The image was taken on November 5, 2022, in Cochrane, Alberta.
Dec. 17-23, 2022 winner
Oscar Echeverri’s NGC 1333, The Embryo Nebula, won Photo of the Week for the period of Dec. 17-23, 2022.
In his submission, he said the NGC 1333 is a reflection nebula on the edge of the constellation Perseus. “It is made up of interstellar dust that is reflecting nearby starlight,” he wrote. “Also visible in the top right quadrant of the image is the dark nebula Barnard 205.”
This image was taken using a ZWO ASI2600MM Pro monochromatic camera, using a set of LRGB filters. “Each of the colour filters received 2 hours of exposure, and 7 hours and 36 minutes was spent in the luminance channel,” wrote Echeverri.
The image was taken on December 13, 2022, in White Lake, Ontario.

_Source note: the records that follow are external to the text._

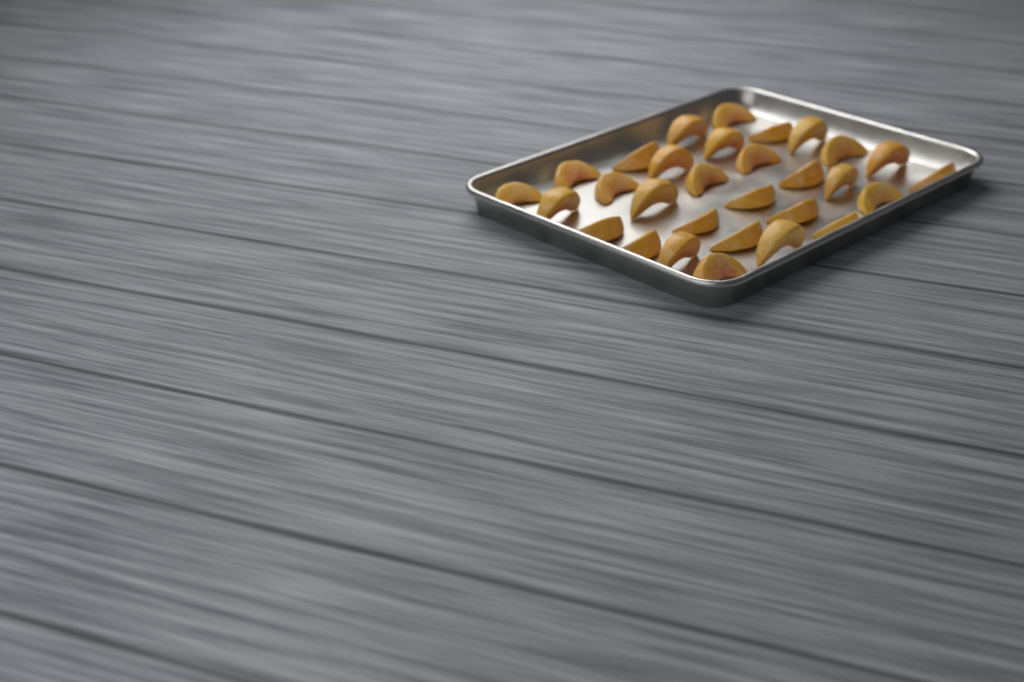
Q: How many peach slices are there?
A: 30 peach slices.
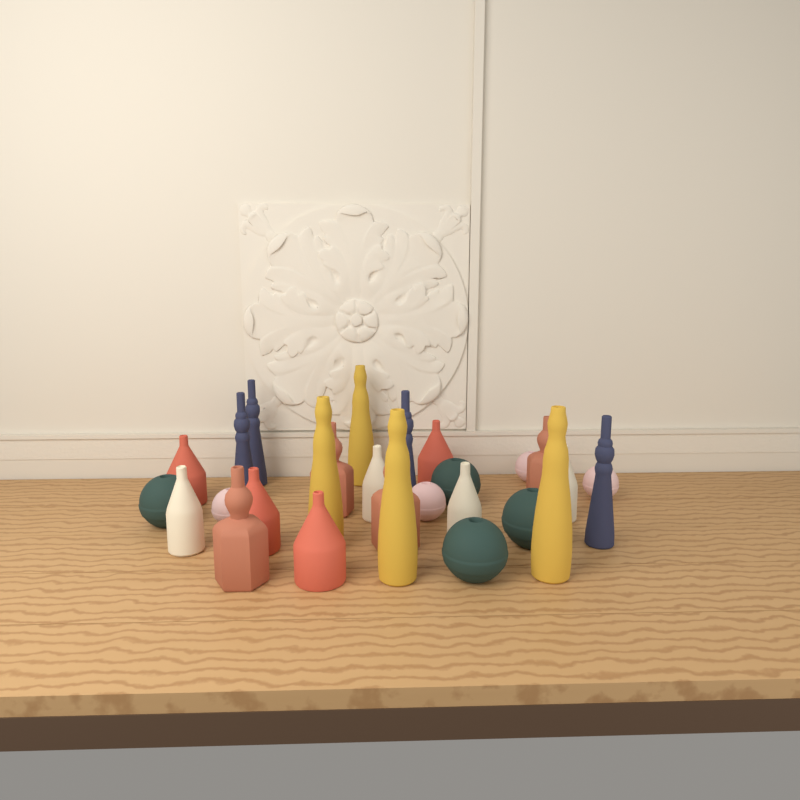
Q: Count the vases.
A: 28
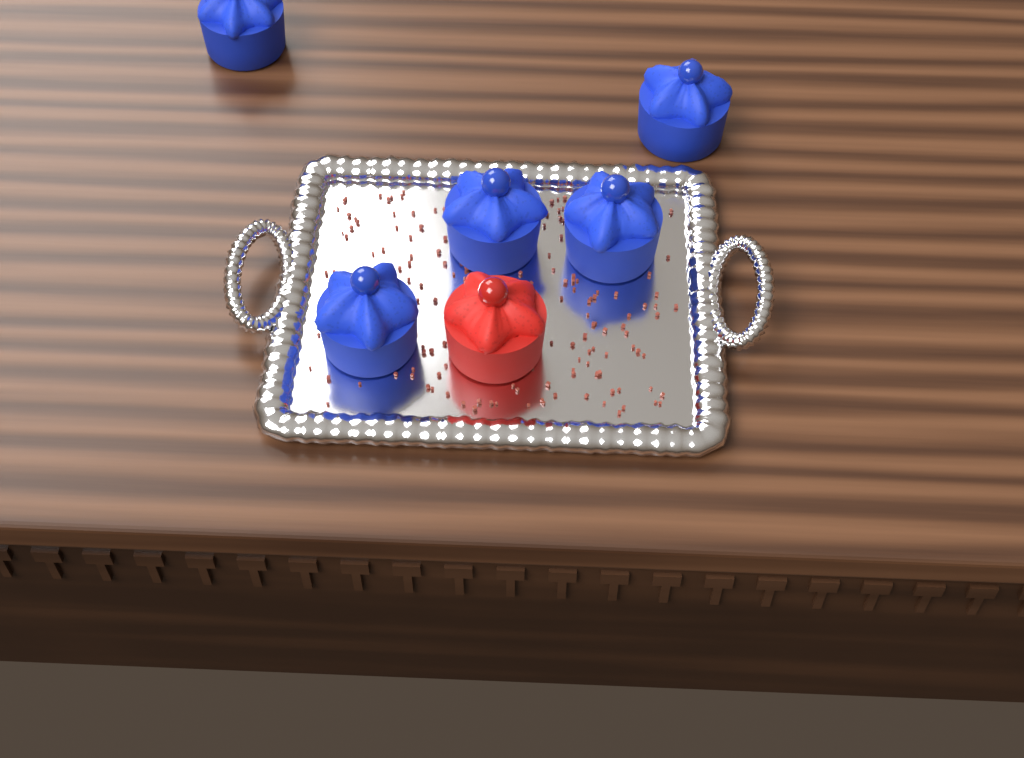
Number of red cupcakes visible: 1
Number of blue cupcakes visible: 5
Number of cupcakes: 6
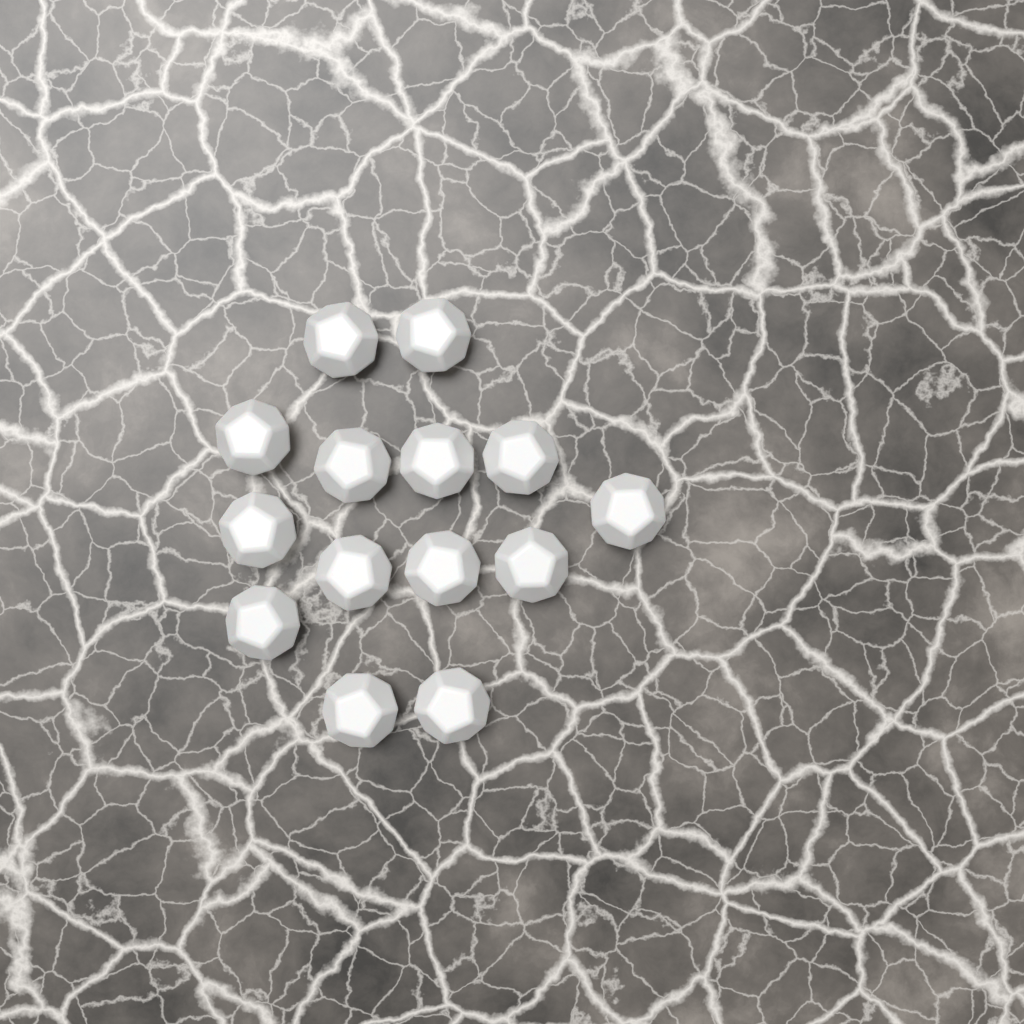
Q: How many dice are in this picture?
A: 14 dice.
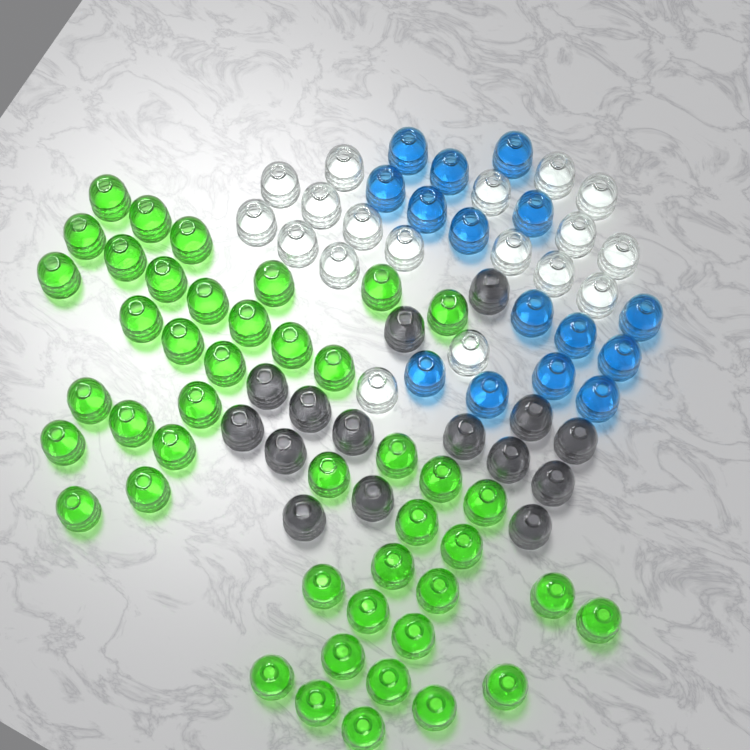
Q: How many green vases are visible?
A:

Mike Karakas’ Lunar/Mars occultation received an honourable mention for the week of Dec. 10-16, 2022. Judges said the luminosity of both subjects “is extremely different and they are nicely balanced in this image,” and “there is decent detail present on the surface of Mars.”
Andrea Girones’ close encounter received an honourable mention for the week of Dec. 17-23, 2022.
“On December 1, Jupiter and the 63 per cent Moon had a close encounter in the sky and they were lovely together on their own,” she wrote. “I was out late into the evening taking planetary images of Mars through high icy clouds. I looked up and I saw this stunning lunar halo. I ran back into the house to grab my camera. A stunning view! Single exposure at f/1.8, 1s, ISO 1600.”
Judges said she managed to have “great timing” and “the perfect condition” to capture the icy halo and the Moon and Mars together.